Purpose: Thymidine phosphorylase (TPase; platelet-derived endothelial cell growth factor) is an attractive target for imaging and therapy because of the strong relationship between its expression in tumor biopsies and clinical outcome in many tumor types. Although the mechanism has yet to be explained, expression of TPase is highly associated with angiogenesis.
Methods: Tumor cells were phenotyped for TPase activity, and incubated with thymine or its analogs (5-X-Ura). After intracellular conversion to thymidine analogs via the reverse reaction for TPase, these molecules were phosphorylated and incorporated into DNA.
Results: Preferential localization was found in cells with high TPase, e.g. U937. Incorporation was enhanced in cells with high TPase by coincubation with modulators such as deoxyuridine.

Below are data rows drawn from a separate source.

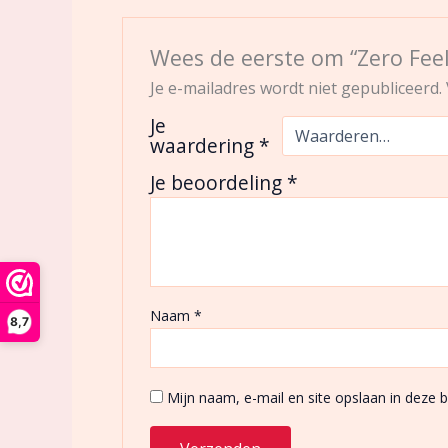
Wees de eerste om “Zero Feel
Je e-mailadres wordt niet gepubliceerd.
Je
waardering
*
Je beoordeling
*
Naam
*
8,7
Mijn naam, e-mail en site opslaan in deze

Conclusions: 5-X-Ura molecules can be readily labeled with positron emitters, and this finding provides support for further evaluation in vivo of their potential as probes for noninvasive external imaging of TPase, both at the time of diagnosis and during maneuvers intended to manipulate TPase. If the 5-X-Ura molecules were labeled with a therapeutic isotope, e.g. 125I or 211At, selective cytotoxicity would be expected in cells with high TPase expression. However, direct evaluation of the safety in vivo of the therapeutic approach is required. The 5-X-Ura compounds constitute a novel approach to both imaging and therapy directed towards TPase. Further, there are distinct advantages to using the imaging mode to identify tumors likely to benefit from therapy with the same set of molecules.